Mientras tanto, resultan elocuentes algunas memorias. Blanca Brum recuerda:
“Las barriadas peronistas hasta entonces no habían conocido el centro de Buenos Aires.(…) Y estos grasas, ¿ son también argentinos? ¿Dónde estaban? Nunca se habían visto antes…¿De dónde viene esta chusma?”
Magdalena Ruiz Guiñazú también da su testimonio:
“Me acuerdo muy bien del llamado de mi tía Chichita. Vivía en la calle Lavalle, muy cerca de la Plaza de Mayo. Y pensaba que la iban a matar”.
Scalabrini Ortiz, por su parte, describe el perfil de la multitud que iba convergiendo en el centro:
“Venían con su traje de fajina porque acudían directamente desde sus fábricas y talleres. Eran rostros atezados, brazos membrudos, torsos fornidos, con las greñas al aire y las vestiduras escasas cubiertas de pringues, de restos de brea, de grasas y aceites”.
Pese a conocer las numerosas crónicas del día desde hace décadas, mi valoración del 17 de octubre se ha ido incrementando con el correr de los años. De viaje en otras latitudes y rodeado de otras lenguas, no he dejado de dedicarle – incluso a solas – un emocionado brindis a esa jornada mágica de lealtad y lucidez.

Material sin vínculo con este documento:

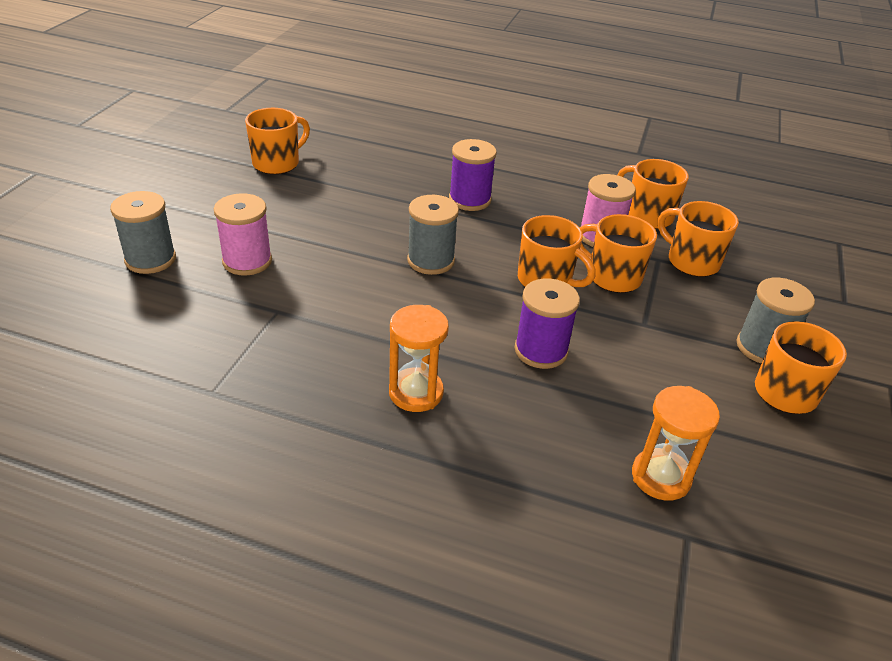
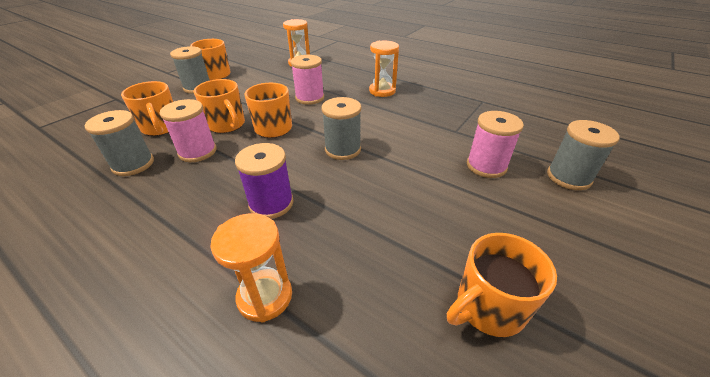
camera: 160 degrees left, 0 degrees up
purple spool [514,278,580,369] -> pink spool [291,55,324,105]
orange mug [618,159,689,229] -> grey spool [84,110,154,176]
none -> orange hourglass [210,213,292,323]

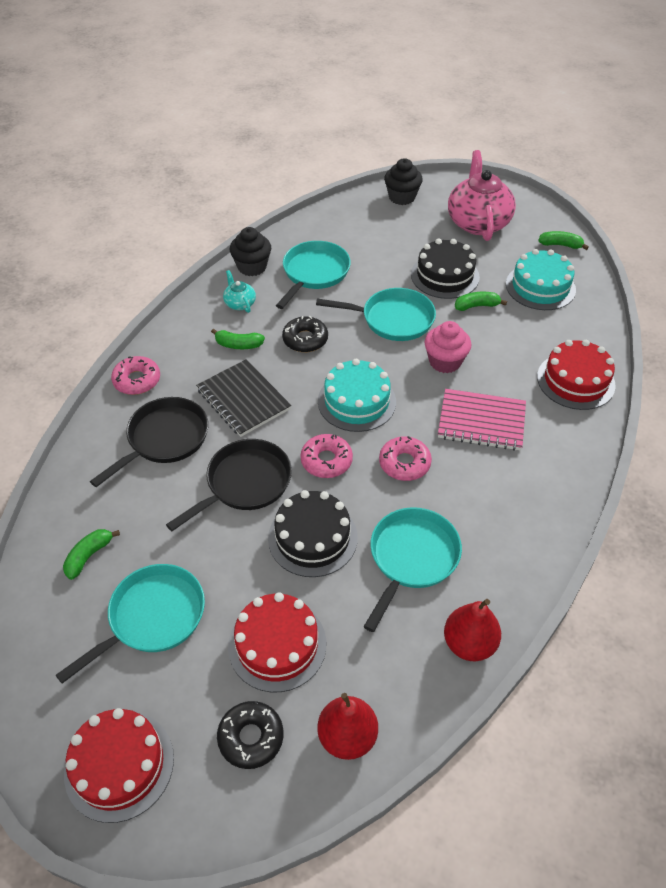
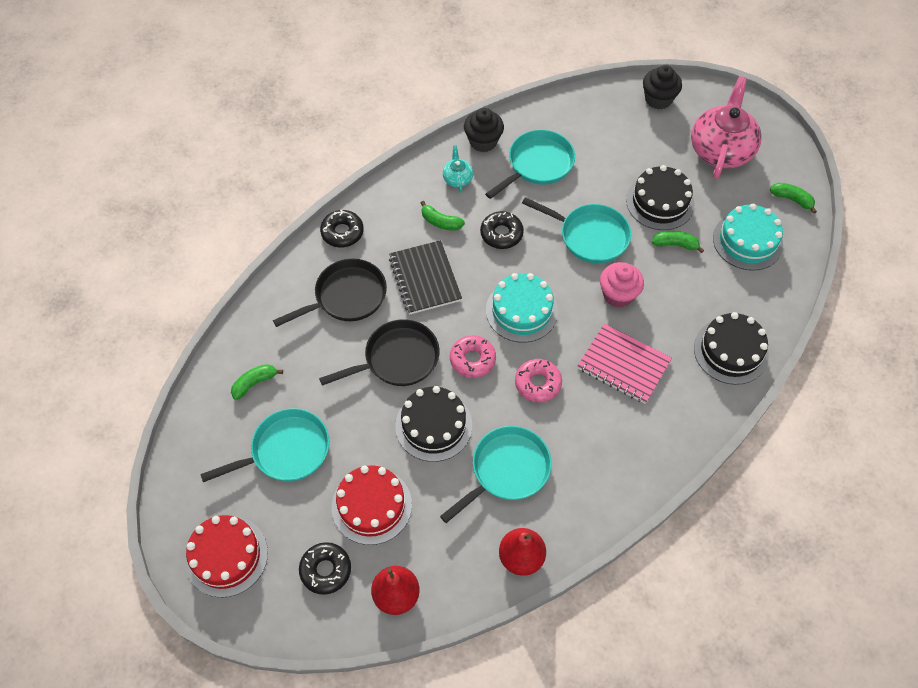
camera: 20 degrees right, 10 degrees up
pink donut [111,356,160,395] -> black donut [320,210,364,248]
red cake [537,340,616,410] -> black cake [694,312,769,385]

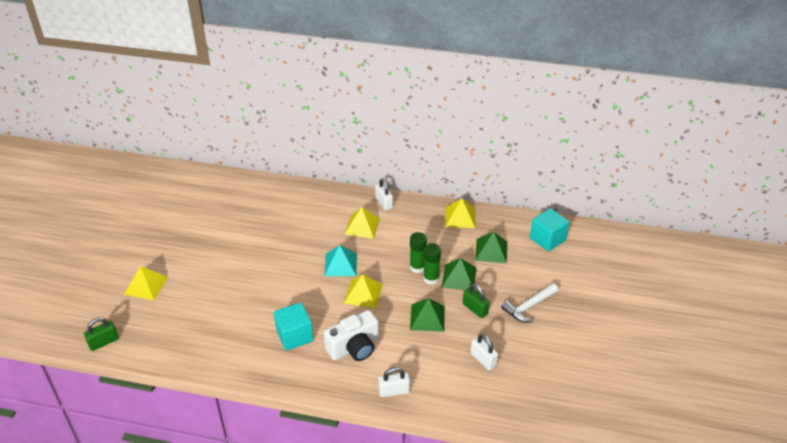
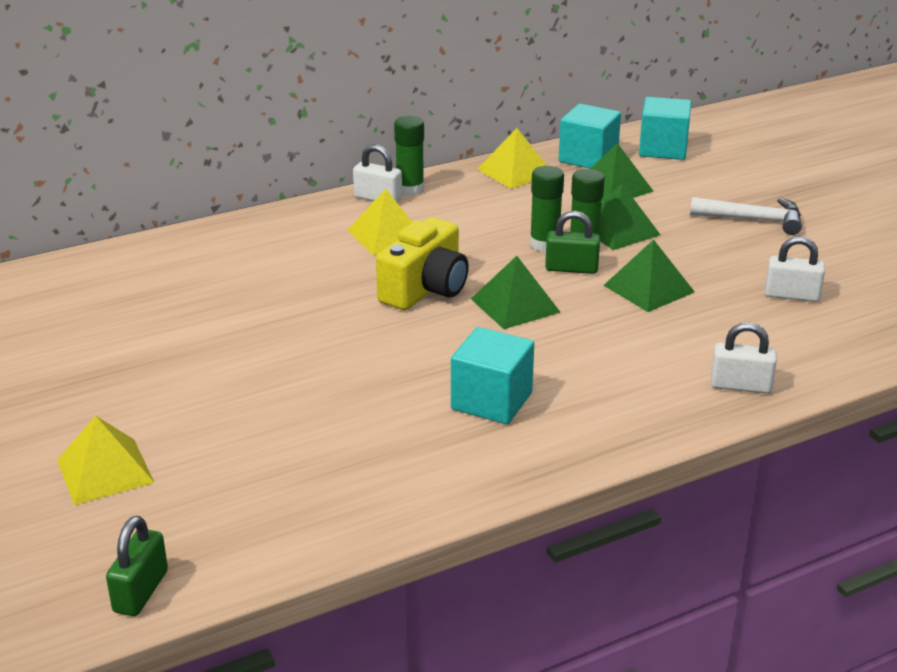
camera: 40 degrees left, 10 degrees down
turquoise pyramid [324,245,357,276] -> yellow camera [376,217,469,310]
white camera [324,310,379,361] -> none
yellow pyramid [344,274,383,308] -> green pyramid [471,256,561,329]
white padlock [378,367,410,397] -> white padlock turned 60 degrees clockwise [711,322,777,394]
green padlock [463,284,490,318] -> green padlock moved to [545,211,600,274]
white hammer [501,283,558,323] -> white hammer turned 90 degrees counterclockwise [690,197,802,235]
none -> green glue stick [394,116,424,196]
none -> turquoise cube [559,104,621,169]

Hace algunos años fui invitado a dar una charla el mismo 17 en un local de Berisso. Agasajado por los anfitriones tuve oportunidad de fundirme en un largo abrazo con dos viejas entrañables que habían aguantado estoicamente mi perorata. Ambas habían integrado la vanguardia de las columnas que en el 45 habían marchado hasta la Plaza. Era obvio que a esas compañeras , talladas por el tiempo, por la lucha y el trabajo, yo no tenía nada que explicarles. Pero las dos me repetían la alegría que les daba escuchar a un fulano hablar de la historia de la Patria y saber que esa página la habían escrito ellas,que esa bisagra de nuestras vidas les pertenecía para siempre.
En el prólogo de un libro que me regaló el entrañable Alfredo Carlino, el maestro Galasso afirma que la irrupción de las multitudes en el centro estaba marcando el “nuevo rumbo de una cultura nacional, esa capacidad de dar respuesta a la poesía que andaba sola, buscando un compañero para gozar la vida por las calles y las plazas, pues viejos tabúes, pesados prejuicios e implacables suplementos literarios obstaculizaban el camino”.
Me gusta esa mirada fundacional y de conquista. Sobre todo en estos días en que Buenos Aires insiste en volver a su pasado de soberbia y ajenidad. Y me gusta también pensar que en este prolongado invierno social porteño, cada 17 de octubre uno recobra las ganas de volver al entrevero contra la sombra. Porque ese día se renueva el aire y en todos los rincones se huele la maravillosa primavera del pueblo.